===== Zitierter Text =====

Mittwoch, 30. Januar 2019

Intelligente Kleidung




.
Können Sie sich an Ihre nächtlichen Träume erinnern? Bei mir klappt das meistens ganz gut. Wenn ich diese Träume nicht sofort aufschreibe, verlieren sich die Erinnerungen sehr schnell. Besonders ungewöhnliche oder eigenartige Szenen behalte ich länger im Kopf. Neulich erlebte ich im Traum eine Zen-Meditationssitzung. Das Besondere daran war die Kleidung die ich trug: sie war smart und überwachte meine Körperfunktionen. Ich brauchte nicht einmal ein Smartphone mit irgendeiner App, wie es sie für Fitnessanwendungen längst gibt. Ich benutze so etwas nicht, aber mein Gehirn weiß natürlich, dass es diese Dinge gibt.

=====

Aufgabe 1 -> Zitieren Sie den Text über intelligente Kleidung vollständig und wortgetreu.
Der Text und die Einträge haben nichts miteinander zu tun.

===== Erfasste Daten =====

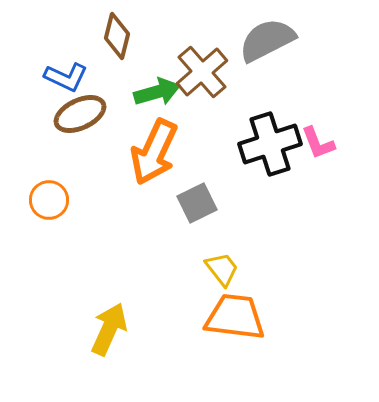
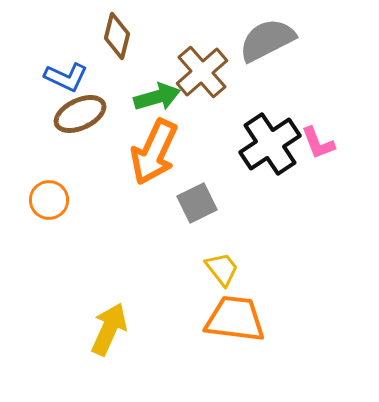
green arrow: moved 5 px down
black cross: rotated 16 degrees counterclockwise
orange trapezoid: moved 2 px down
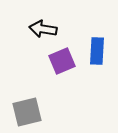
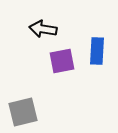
purple square: rotated 12 degrees clockwise
gray square: moved 4 px left
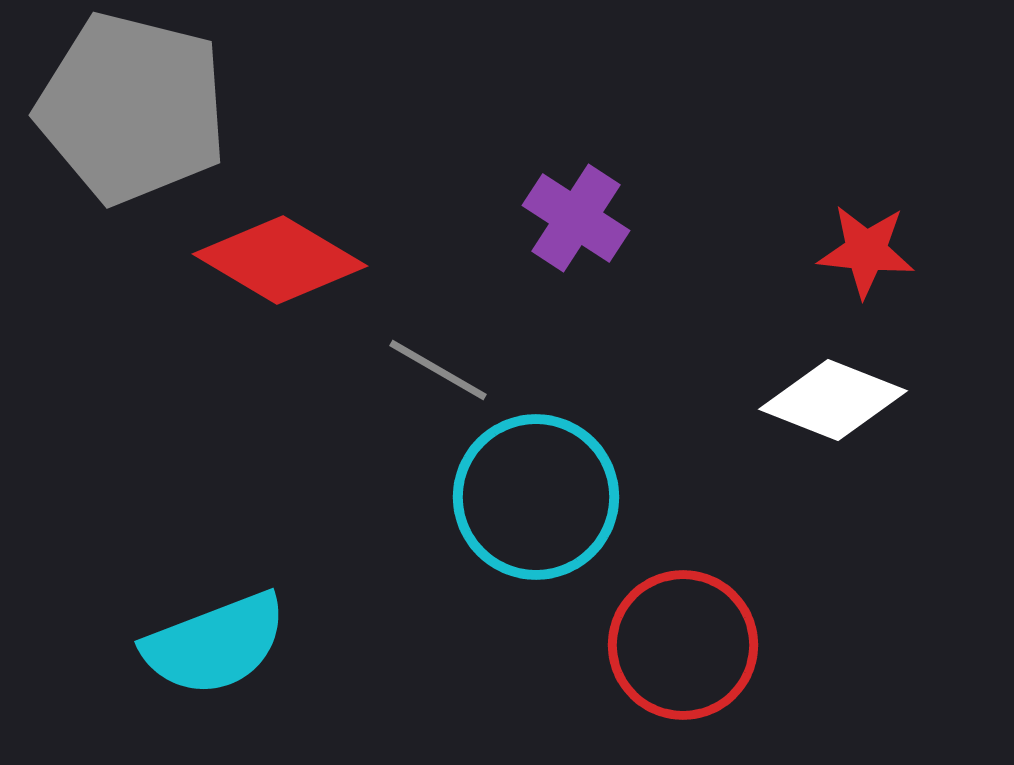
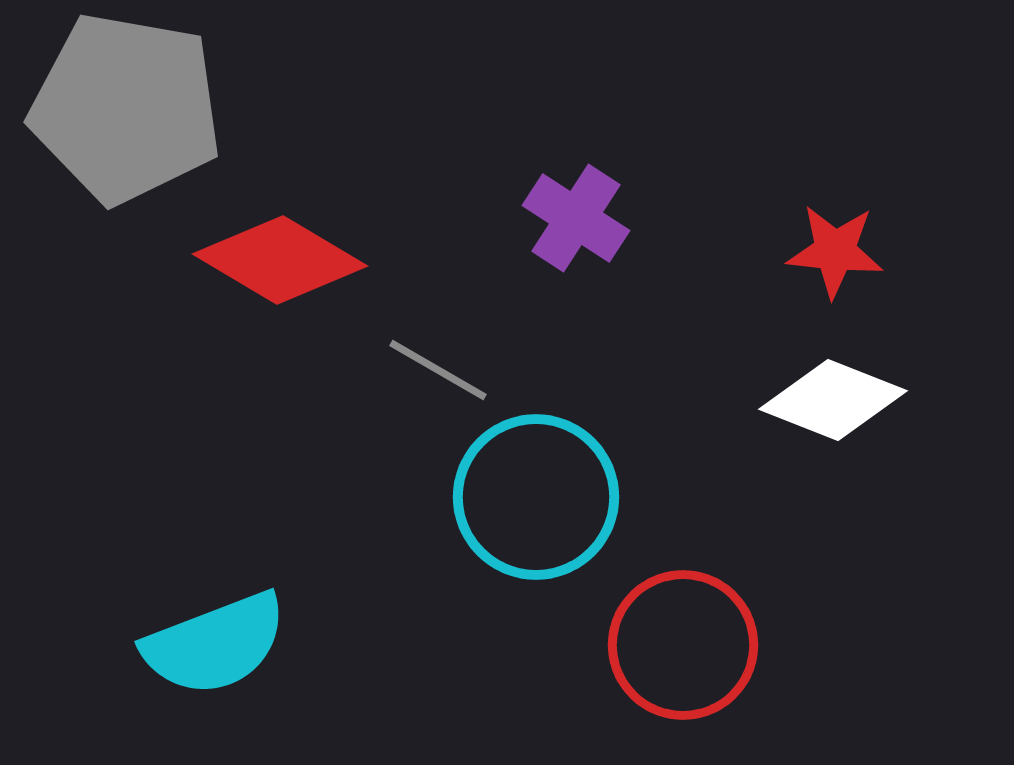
gray pentagon: moved 6 px left; rotated 4 degrees counterclockwise
red star: moved 31 px left
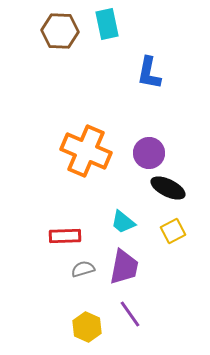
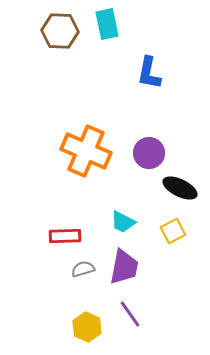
black ellipse: moved 12 px right
cyan trapezoid: rotated 12 degrees counterclockwise
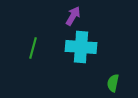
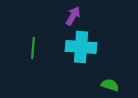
green line: rotated 10 degrees counterclockwise
green semicircle: moved 3 px left, 2 px down; rotated 96 degrees clockwise
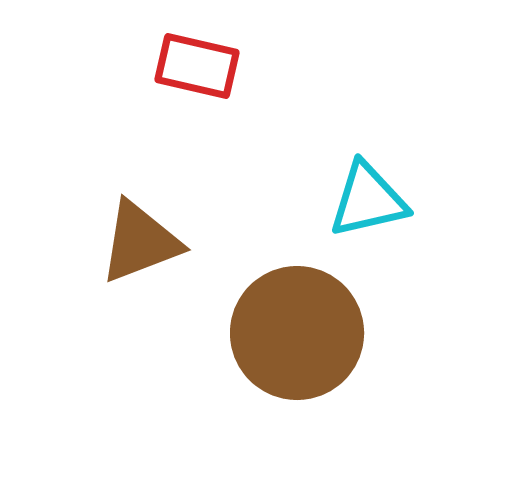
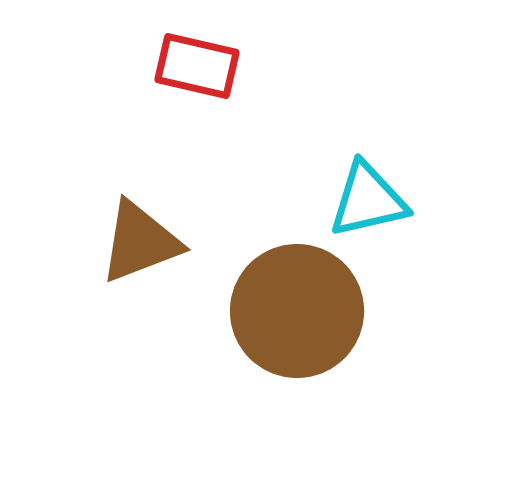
brown circle: moved 22 px up
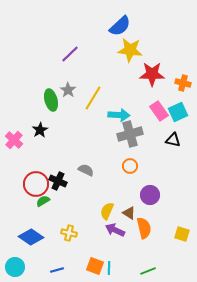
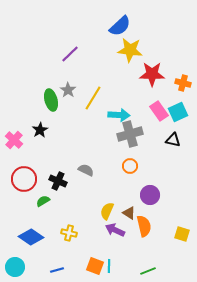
red circle: moved 12 px left, 5 px up
orange semicircle: moved 2 px up
cyan line: moved 2 px up
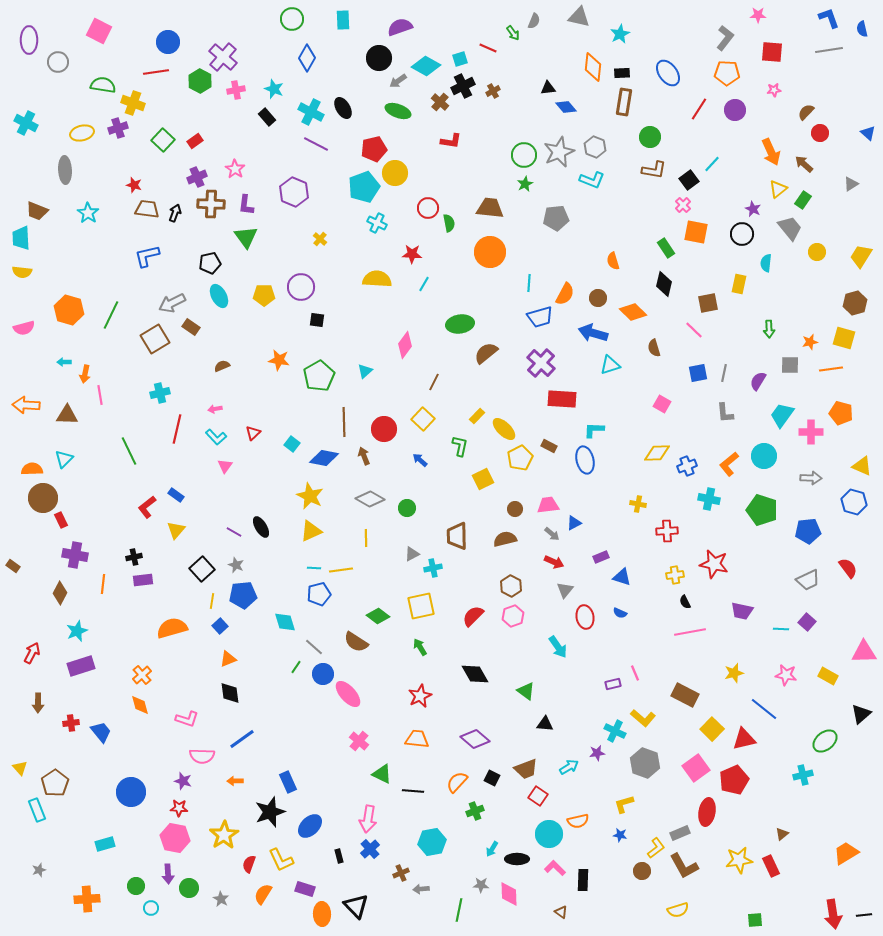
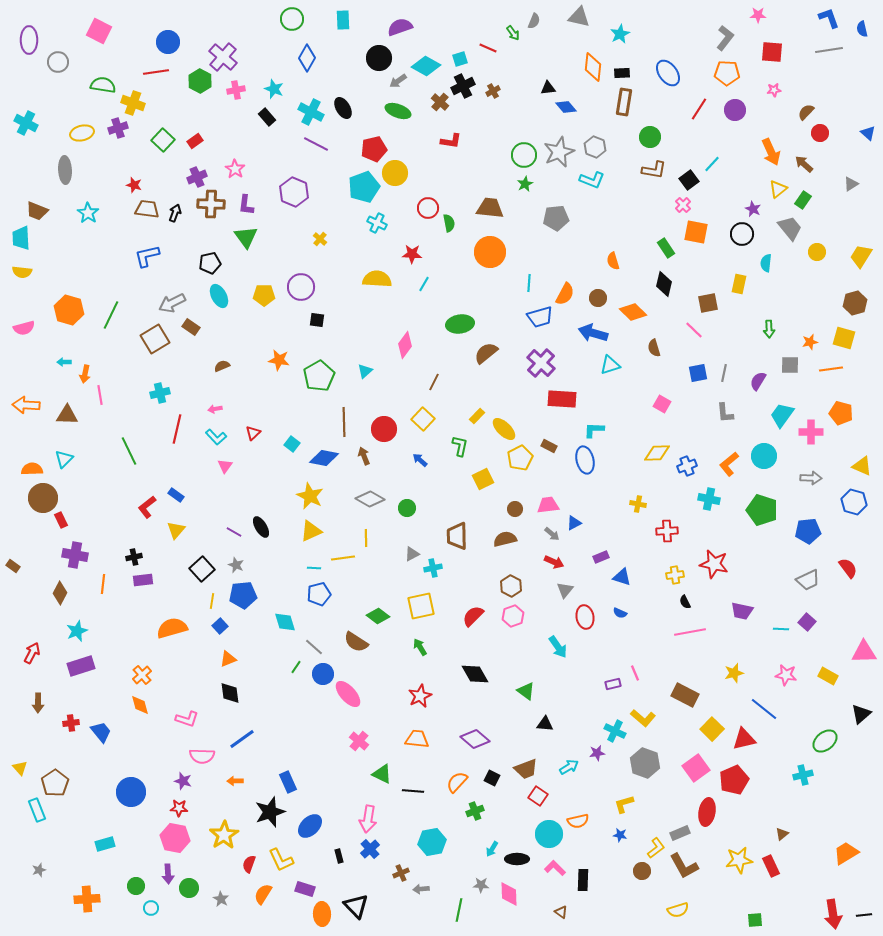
yellow line at (341, 570): moved 2 px right, 12 px up
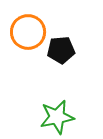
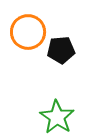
green star: rotated 28 degrees counterclockwise
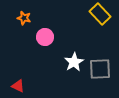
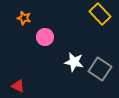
white star: rotated 30 degrees counterclockwise
gray square: rotated 35 degrees clockwise
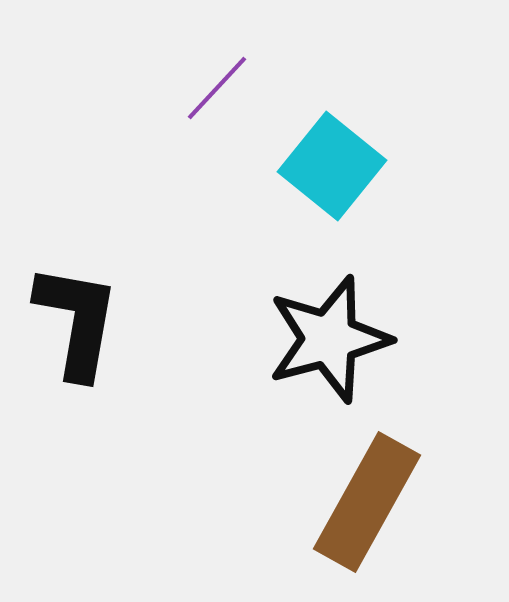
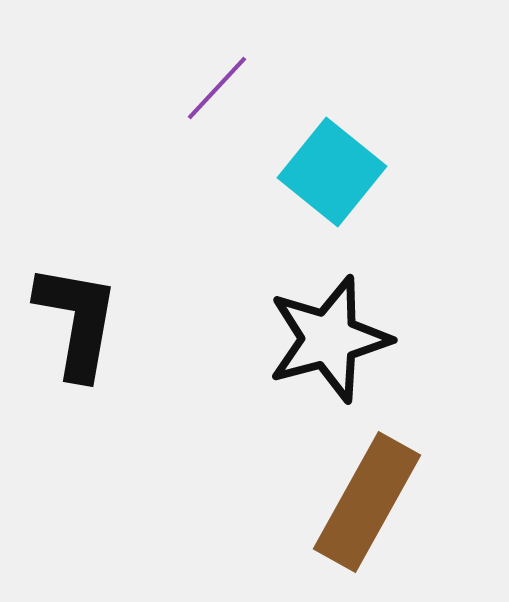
cyan square: moved 6 px down
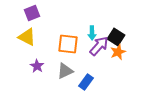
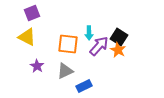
cyan arrow: moved 3 px left
black square: moved 3 px right
orange star: moved 2 px up; rotated 21 degrees counterclockwise
blue rectangle: moved 2 px left, 4 px down; rotated 28 degrees clockwise
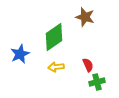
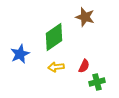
red semicircle: moved 4 px left, 1 px down; rotated 48 degrees clockwise
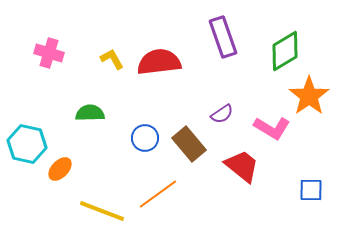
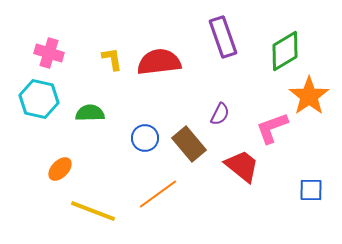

=====

Aufgabe 2 -> Geben Sie aus den Einträgen die Zeilen aus, beginnend mit der Zeile, die „purple square: rotated 12 degrees clockwise“ enthält, und endend mit der Zeile, die „cyan trapezoid: rotated“ enthält, beide eingeschlossen. Lassen Sie die Bilder in Ihrer Antwort weg.

Musterlösung 1 ->
Mittwoch, 30. Januar 2019

Intelligente Kleidung




.
Können Sie sich an Ihre nächtlichen Träume erinnern? Bei mir klappt das meistens ganz gut. Wenn ich diese Träume nicht sofort aufschreibe, verlieren sich die Erinnerungen sehr schnell. Besonders ungewöhnliche oder eigenartige Szenen behalte ich länger im Kopf. Neulich erlebte ich im Traum eine Zen-Meditationssitzung. Das Besondere daran war die Kleidung die ich trug: sie war smart und überwachte meine Körperfunktionen. Ich brauchte nicht einmal ein Smartphone mit irgendeiner App, wie es sie für Fitnessanwendungen längst gibt. Ich benutze so etwas nicht, aber mein Gehirn weiß natürlich, dass es diese Dinge gibt.

Musterlösung 2 ->
purple square: rotated 12 degrees clockwise
gray square: moved 4 px left
gray pentagon: moved 6 px left; rotated 4 degrees counterclockwise
red star: moved 31 px left
black ellipse: moved 12 px right
cyan trapezoid: rotated 12 degrees counterclockwise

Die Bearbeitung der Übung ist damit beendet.